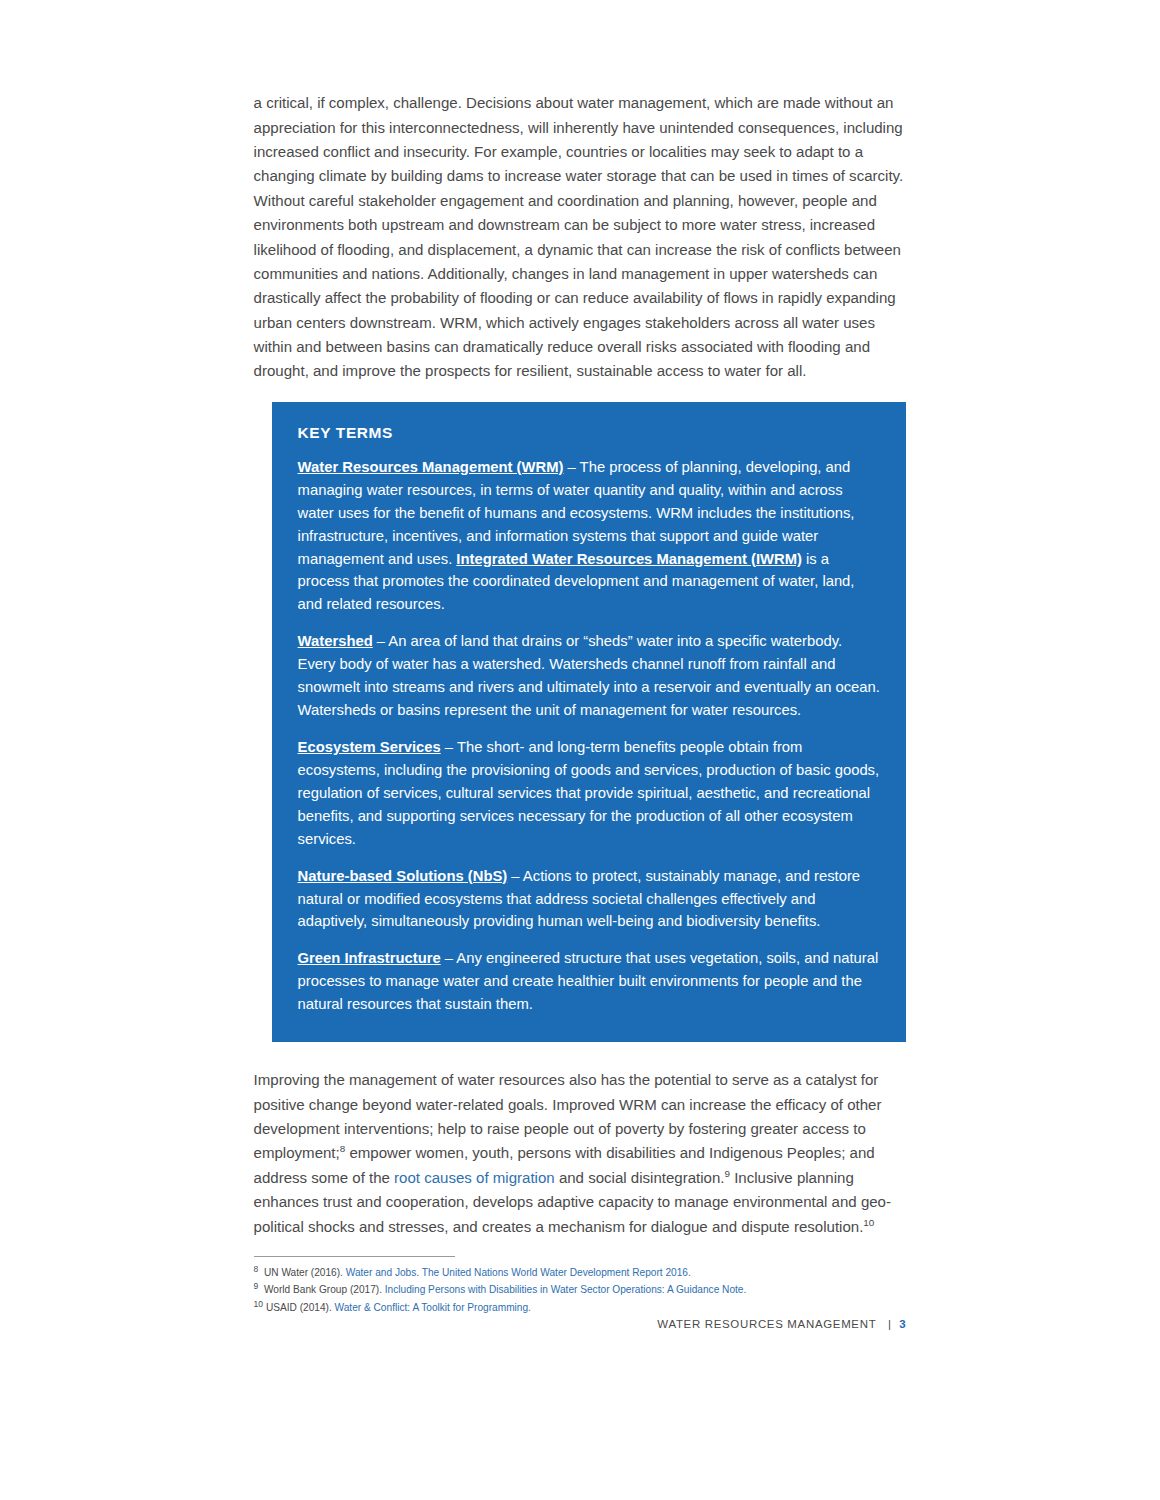a critical, if complex, challenge. Decisions about water management, which are made without an appreciation for this interconnectedness, will inherently have unintended consequences, including increased conflict and insecurity. For example, countries or localities may seek to adapt to a changing climate by building dams to increase water storage that can be used in times of scarcity. Without careful stakeholder engagement and coordination and planning, however, people and environments both upstream and downstream can be subject to more water stress, increased likelihood of flooding, and displacement, a dynamic that can increase the risk of conflicts between communities and nations. Additionally, changes in land management in upper watersheds can drastically affect the probability of flooding or can reduce availability of flows in rapidly expanding urban centers downstream. WRM, which actively engages stakeholders across all water uses within and between basins can dramatically reduce overall risks associated with flooding and drought, and improve the prospects for resilient, sustainable access to water for all.
KEY TERMS
Water Resources Management (WRM) – The process of planning, developing, and managing water resources, in terms of water quantity and quality, within and across water uses for the benefit of humans and ecosystems. WRM includes the institutions, infrastructure, incentives, and information systems that support and guide water management and uses. Integrated Water Resources Management (IWRM) is a process that promotes the coordinated development and management of water, land, and related resources.
Watershed – An area of land that drains or “sheds” water into a specific waterbody. Every body of water has a watershed. Watersheds channel runoff from rainfall and snowmelt into streams and rivers and ultimately into a reservoir and eventually an ocean. Watersheds or basins represent the unit of management for water resources.
Ecosystem Services – The short- and long-term benefits people obtain from ecosystems, including the provisioning of goods and services, production of basic goods, regulation of services, cultural services that provide spiritual, aesthetic, and recreational benefits, and supporting services necessary for the production of all other ecosystem services.
Nature-based Solutions (NbS) – Actions to protect, sustainably manage, and restore natural or modified ecosystems that address societal challenges effectively and adaptively, simultaneously providing human well-being and biodiversity benefits.
Green Infrastructure – Any engineered structure that uses vegetation, soils, and natural processes to manage water and create healthier built environments for people and the natural resources that sustain them.
Improving the management of water resources also has the potential to serve as a catalyst for positive change beyond water-related goals. Improved WRM can increase the efficacy of other development interventions; help to raise people out of poverty by fostering greater access to employment;8 empower women, youth, persons with disabilities and Indigenous Peoples; and address some of the root causes of migration and social disintegration.9 Inclusive planning enhances trust and cooperation, develops adaptive capacity to manage environmental and geo-political shocks and stresses, and creates a mechanism for dialogue and dispute resolution.10
8 UN Water (2016). Water and Jobs. The United Nations World Water Development Report 2016.
9 World Bank Group (2017). Including Persons with Disabilities in Water Sector Operations: A Guidance Note.
10 USAID (2014). Water & Conflict: A Toolkit for Programming.
WATER RESOURCES MANAGEMENT | 3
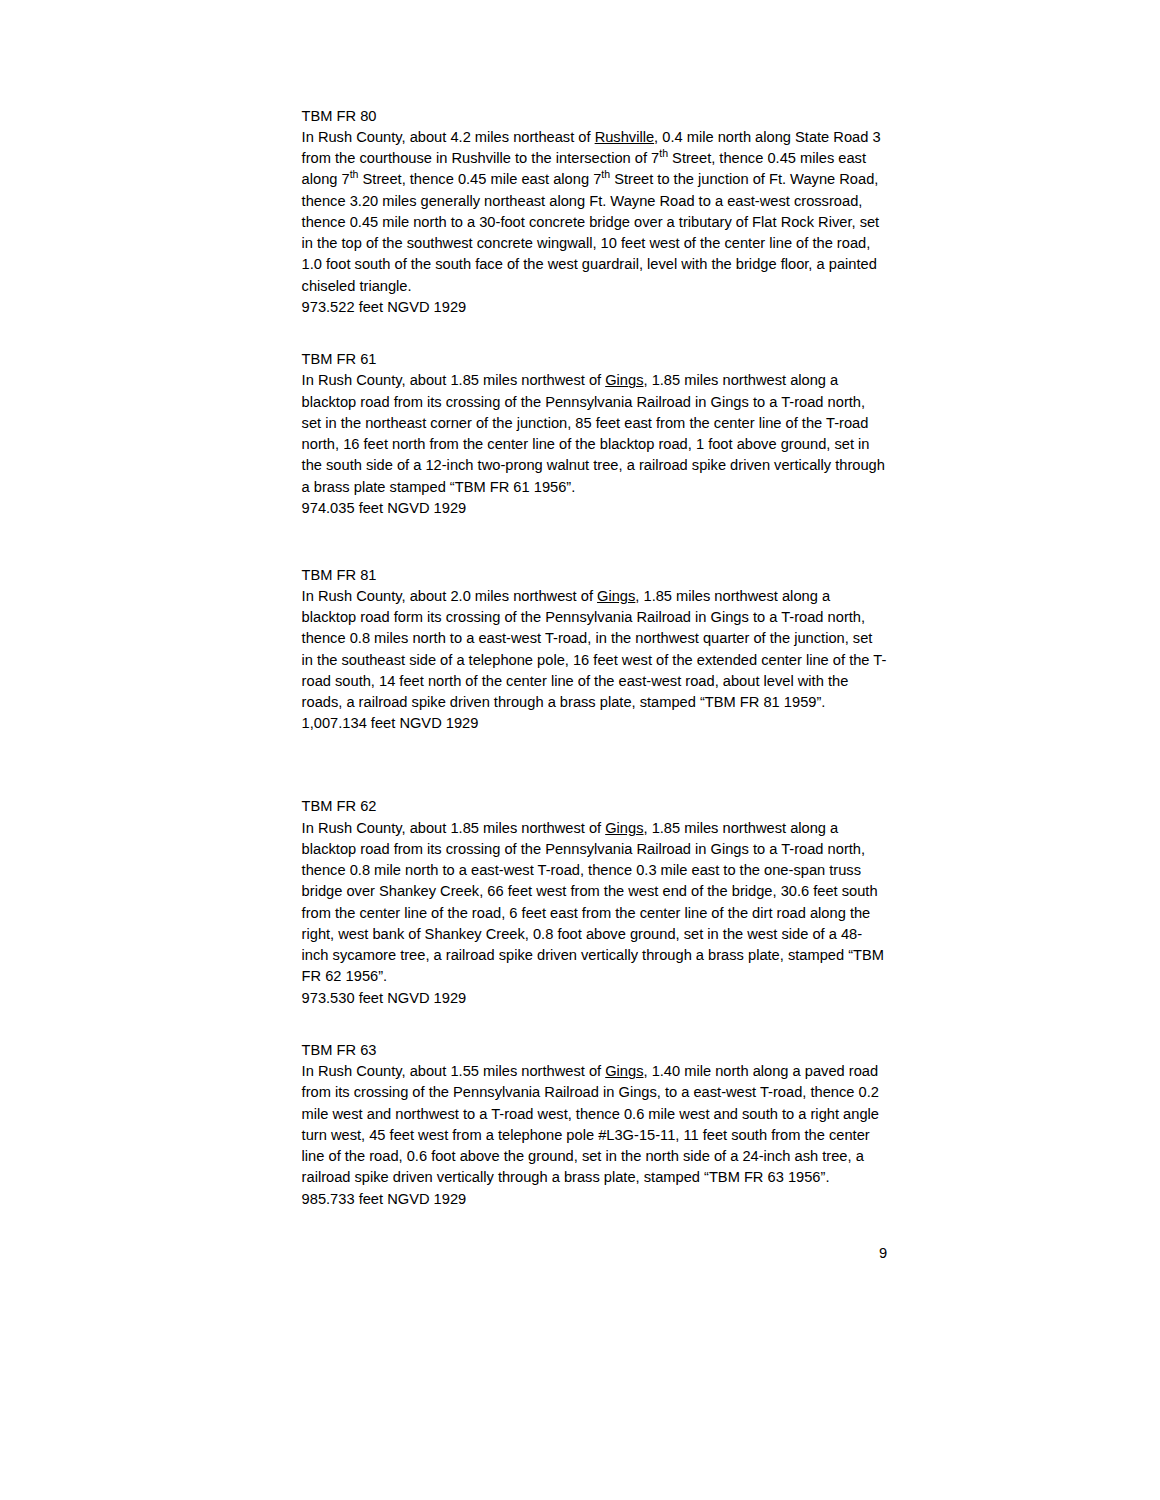TBM FR 80
In Rush County, about 4.2 miles northeast of Rushville, 0.4 mile north along State Road 3 from the courthouse in Rushville to the intersection of 7th Street, thence 0.45 miles east along 7th Street, thence 0.45 mile east along 7th Street to the junction of Ft. Wayne Road, thence 3.20 miles generally northeast along Ft. Wayne Road to a east-west crossroad, thence 0.45 mile north to a 30-foot concrete bridge over a tributary of Flat Rock River, set in the top of the southwest concrete wingwall, 10 feet west of the center line of the road, 1.0 foot south of the south face of the west guardrail, level with the bridge floor, a painted chiseled triangle.
973.522 feet NGVD 1929
TBM FR 61
In Rush County, about 1.85 miles northwest of Gings, 1.85 miles northwest along a blacktop road from its crossing of the Pennsylvania Railroad in Gings to a T-road north, set in the northeast corner of the junction, 85 feet east from the center line of the T-road north, 16 feet north from the center line of the blacktop road, 1 foot above ground, set in the south side of a 12-inch two-prong walnut tree, a railroad spike driven vertically through a brass plate stamped “TBM FR 61 1956”.
974.035 feet NGVD 1929
TBM FR 81
In Rush County, about 2.0 miles northwest of Gings, 1.85 miles northwest along a blacktop road form its crossing of the Pennsylvania Railroad in Gings to a T-road north, thence 0.8 miles north to a east-west T-road, in the northwest quarter of the junction, set in the southeast side of a telephone pole, 16 feet west of the extended center line of the T-road south, 14 feet north of the center line of the east-west road, about level with the roads, a railroad spike driven through a brass plate, stamped “TBM FR 81 1959”.
1,007.134 feet NGVD 1929
TBM FR 62
In Rush County, about 1.85 miles northwest of Gings, 1.85 miles northwest along a blacktop road from its crossing of the Pennsylvania Railroad in Gings to a T-road north, thence 0.8 mile north to a east-west T-road, thence 0.3 mile east to the one-span truss bridge over Shankey Creek, 66 feet west from the west end of the bridge, 30.6 feet south from the center line of the road, 6 feet east from the center line of the dirt road along the right, west bank of Shankey Creek, 0.8 foot above ground, set in the west side of a 48-inch sycamore tree, a railroad spike driven vertically through a brass plate, stamped “TBM FR 62 1956”.
973.530 feet NGVD 1929
TBM FR 63
In Rush County, about 1.55 miles northwest of Gings, 1.40 mile north along a paved road from its crossing of the Pennsylvania Railroad in Gings, to a east-west T-road, thence 0.2 mile west and northwest to a T-road west, thence 0.6 mile west and south to a right angle turn west, 45 feet west from a telephone pole #L3G-15-11, 11 feet south from the center line of the road, 0.6 foot above the ground, set in the north side of a 24-inch ash tree, a railroad spike driven vertically through a brass plate, stamped “TBM FR 63 1956”.
985.733 feet NGVD 1929
9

**Work required**
Retype the listing above exactly. Pictures are not part of the copy.

**Task response**
a critical, if complex, challenge. Decisions about water management, which are made without an appreciation for this interconnectedness, will inherently have unintended consequences, including increased conflict and insecurity. For example, countries or localities may seek to adapt to a changing climate by building dams to increase water storage that can be used in times of scarcity. Without careful stakeholder engagement and coordination and planning, however, people and environments both upstream and downstream can be subject to more water stress, increased likelihood of flooding, and displacement, a dynamic that can increase the risk of conflicts between communities and nations. Additionally, changes in land management in upper watersheds can drastically affect the probability of flooding or can reduce availability of flows in rapidly expanding urban centers downstream. WRM, which actively engages stakeholders across all water uses within and between basins can dramatically reduce overall risks associated with flooding and drought, and improve the prospects for resilient, sustainable access to water for all.
KEY TERMS
Water Resources Management (WRM) – The process of planning, developing, and managing water resources, in terms of water quantity and quality, within and across water uses for the benefit of humans and ecosystems. WRM includes the institutions, infrastructure, incentives, and information systems that support and guide water management and uses. Integrated Water Resources Management (IWRM) is a process that promotes the coordinated development and management of water, land, and related resources.
Watershed – An area of land that drains or “sheds” water into a specific waterbody. Every body of water has a watershed. Watersheds channel runoff from rainfall and snowmelt into streams and rivers and ultimately into a reservoir and eventually an ocean. Watersheds or basins represent the unit of management for water resources.
Ecosystem Services – The short- and long-term benefits people obtain from ecosystems, including the provisioning of goods and services, production of basic goods, regulation of services, cultural services that provide spiritual, aesthetic, and recreational benefits, and supporting services necessary for the production of all other ecosystem services.
Nature-based Solutions (NbS) – Actions to protect, sustainably manage, and restore natural or modified ecosystems that address societal challenges effectively and adaptively, simultaneously providing human well-being and biodiversity benefits.
Green Infrastructure – Any engineered structure that uses vegetation, soils, and natural processes to manage water and create healthier built environments for people and the natural resources that sustain them.
Improving the management of water resources also has the potential to serve as a catalyst for positive change beyond water-related goals. Improved WRM can increase the efficacy of other development interventions; help to raise people out of poverty by fostering greater access to employment;8 empower women, youth, persons with disabilities and Indigenous Peoples; and address some of the root causes of migration and social disintegration.9 Inclusive planning enhances trust and cooperation, develops adaptive capacity to manage environmental and geo-political shocks and stresses, and creates a mechanism for dialogue and dispute resolution.10
8 UN Water (2016). Water and Jobs. The United Nations World Water Development Report 2016.
9 World Bank Group (2017). Including Persons with Disabilities in Water Sector Operations: A Guidance Note.
10 USAID (2014). Water & Conflict: A Toolkit for Programming.
WATER RESOURCES MANAGEMENT | 3
TBM FR 80
In Rush County, about 4.2 miles northeast of Rushville, 0.4 mile north along State Road 3 from the courthouse in Rushville to the intersection of 7th Street, thence 0.45 miles east along 7th Street, thence 0.45 mile east along 7th Street to the junction of Ft. Wayne Road, thence 3.20 miles generally northeast along Ft. Wayne Road to a east-west crossroad, thence 0.45 mile north to a 30-foot concrete bridge over a tributary of Flat Rock River, set in the top of the southwest concrete wingwall, 10 feet west of the center line of the road, 1.0 foot south of the south face of the west guardrail, level with the bridge floor, a painted chiseled triangle.
973.522 feet NGVD 1929
TBM FR 61
In Rush County, about 1.85 miles northwest of Gings, 1.85 miles northwest along a blacktop road from its crossing of the Pennsylvania Railroad in Gings to a T-road north, set in the northeast corner of the junction, 85 feet east from the center line of the T-road north, 16 feet north from the center line of the blacktop road, 1 foot above ground, set in the south side of a 12-inch two-prong walnut tree, a railroad spike driven vertically through a brass plate stamped “TBM FR 61 1956”.
974.035 feet NGVD 1929
TBM FR 81
In Rush County, about 2.0 miles northwest of Gings, 1.85 miles northwest along a blacktop road form its crossing of the Pennsylvania Railroad in Gings to a T-road north, thence 0.8 miles north to a east-west T-road, in the northwest quarter of the junction, set in the southeast side of a telephone pole, 16 feet west of the extended center line of the T-road south, 14 feet north of the center line of the east-west road, about level with the roads, a railroad spike driven through a brass plate, stamped “TBM FR 81 1959”.
1,007.134 feet NGVD 1929
TBM FR 62
In Rush County, about 1.85 miles northwest of Gings, 1.85 miles northwest along a blacktop road from its crossing of the Pennsylvania Railroad in Gings to a T-road north, thence 0.8 mile north to a east-west T-road, thence 0.3 mile east to the one-span truss bridge over Shankey Creek, 66 feet west from the west end of the bridge, 30.6 feet south from the center line of the road, 6 feet east from the center line of the dirt road along the right, west bank of Shankey Creek, 0.8 foot above ground, set in the west side of a 48-inch sycamore tree, a railroad spike driven vertically through a brass plate, stamped “TBM FR 62 1956”.
973.530 feet NGVD 1929
TBM FR 63
In Rush County, about 1.55 miles northwest of Gings, 1.40 mile north along a paved road from its crossing of the Pennsylvania Railroad in Gings, to a east-west T-road, thence 0.2 mile west and northwest to a T-road west, thence 0.6 mile west and south to a right angle turn west, 45 feet west from a telephone pole #L3G-15-11, 11 feet south from the center line of the road, 0.6 foot above the ground, set in the north side of a 24-inch ash tree, a railroad spike driven vertically through a brass plate, stamped “TBM FR 63 1956”.
985.733 feet NGVD 1929
9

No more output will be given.